Island-arc ankaramites: Primitive melts from fluxed refractory lherzolitic mantle

The distinctive island-arc ankaramites exemplified by the active Vanuatu arc may be produced by melting of refractory lherzolite under conditions in which melting is fluxed by H₂O + CO₂. Parental picritic ankaramite magmas with maximum CaO/Al₂O₃ to ≥1.5 are produced by melt segregation from residual chromite-bearing harzburgite at 1.5 GPa, ∼ 1320-1350°C. A pre-condition for derivation of such high CaO/Al₂O₃ melts from orthopyroxene-bearing sources/residues is that pyroxenes have low Al₂O₃ (< 3 wt %), high Cr₂O₃ (≥1 wt %), and spinel, if it occurs, has Cr number > 70. Bulk compositions have CaO/Al₂O₃ ≥1.3, i.e. much higher than chondritic values.
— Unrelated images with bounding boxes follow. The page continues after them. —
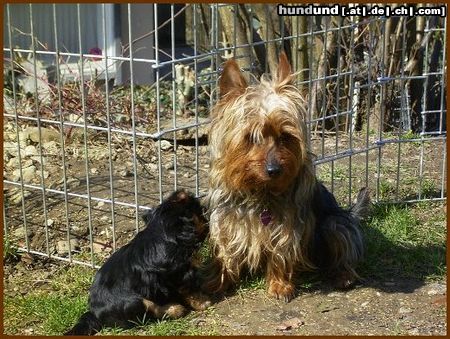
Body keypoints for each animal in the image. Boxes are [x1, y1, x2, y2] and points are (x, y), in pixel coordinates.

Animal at [65, 190, 211, 336]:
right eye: (200, 213)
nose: (208, 220)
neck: (161, 234)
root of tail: (94, 314)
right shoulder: (180, 273)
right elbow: (190, 290)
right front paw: (203, 302)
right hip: (136, 301)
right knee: (147, 315)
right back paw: (174, 309)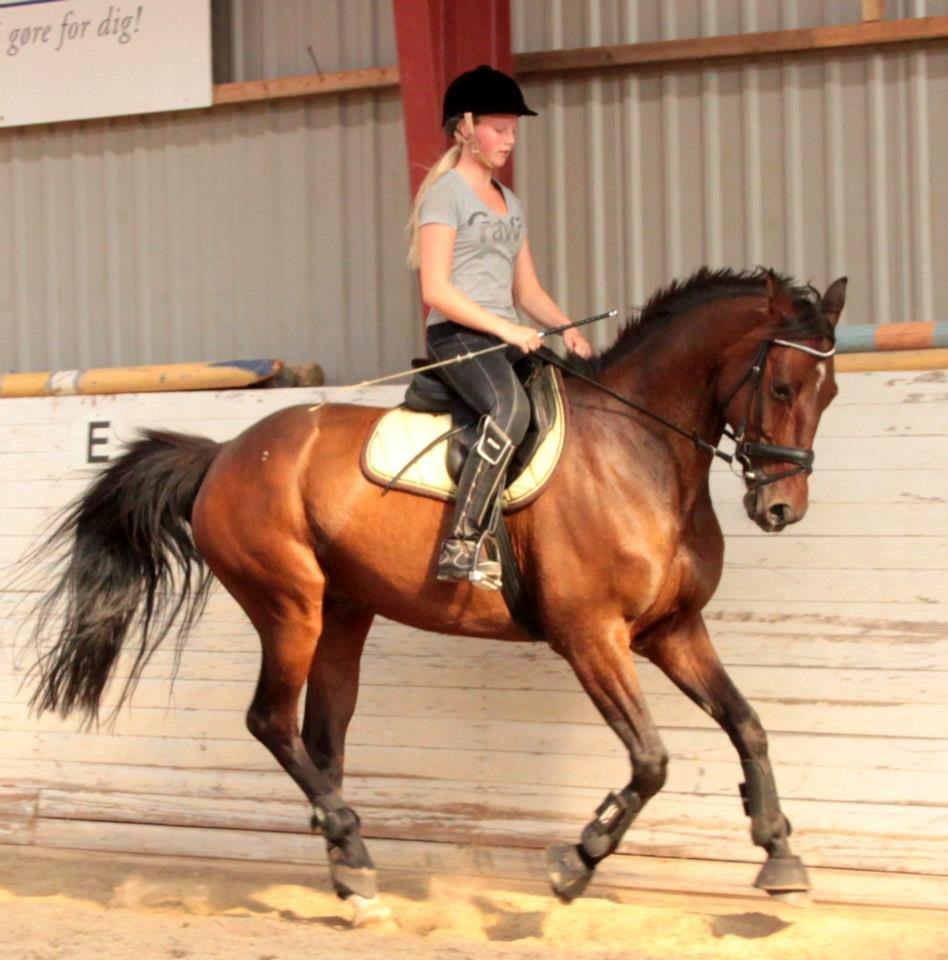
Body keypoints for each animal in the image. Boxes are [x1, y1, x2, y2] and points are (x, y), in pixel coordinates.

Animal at [25, 268, 844, 924]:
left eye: (829, 393)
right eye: (780, 386)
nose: (781, 508)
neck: (639, 452)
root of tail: (225, 454)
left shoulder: (673, 629)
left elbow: (747, 725)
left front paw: (780, 856)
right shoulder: (591, 637)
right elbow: (651, 760)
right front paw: (576, 860)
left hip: (346, 614)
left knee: (322, 736)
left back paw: (352, 871)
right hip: (290, 606)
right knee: (271, 721)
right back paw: (352, 851)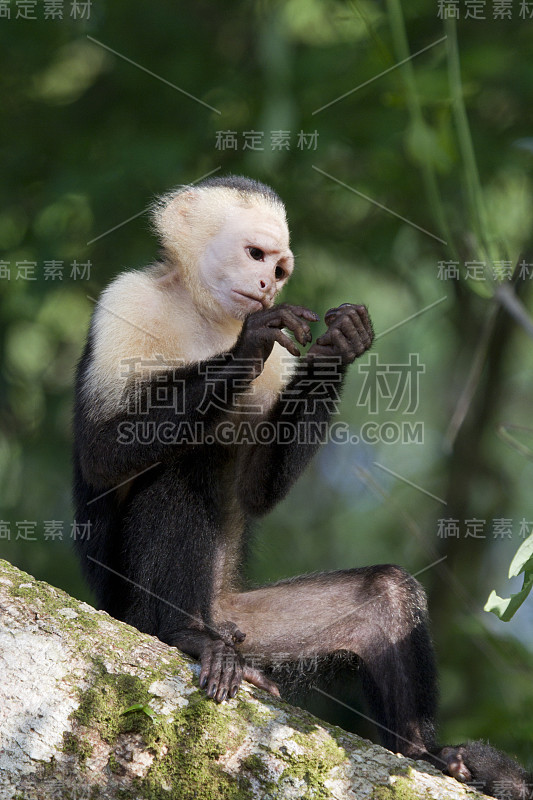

The effects of both (CO₃)^2- and (OH)^- dissolved in the silicate melt combine with the refractory wedge composition to produce ankaramitic picrite magmas that segregate from residual harzburgite at pressures of spinel stability. Other primitive arc and back-arc magmas such as boninites (low Ca and high Ca) share the primitive signatures of island-arc ankaramites (liquidus olivine Mg number ≥90, spinels with Cr number > 70). Consideration of the relative proportions of Na₂O, CaO and Al₂O₃ in these primitive arc magmas leads to the inference of a common factor of refractory mantle fluxed by differing agents. H₂O-rich fluid alone carries these refractory major element characteristics into the primitive melts (high-CaO boninites, tholeiitic picrites). Fluxing with dolomitic carbonatite melt, which may develop from C-O-H-fluids within the mantle wedge, generates high CaO/Al₂O₃ sources and thus facilitates the formation of picritic ankaramites. Alternatively, melting may be fluxed by hydrous dacitic to rhyodacitic melt derived from the subducted slab (garnet amphibolite or eclogite melting). In this case, higher Na₂O/CaO, lower CaO/Al₂O₃ and higher SiO₂ contents characterize the low-CaO boninites.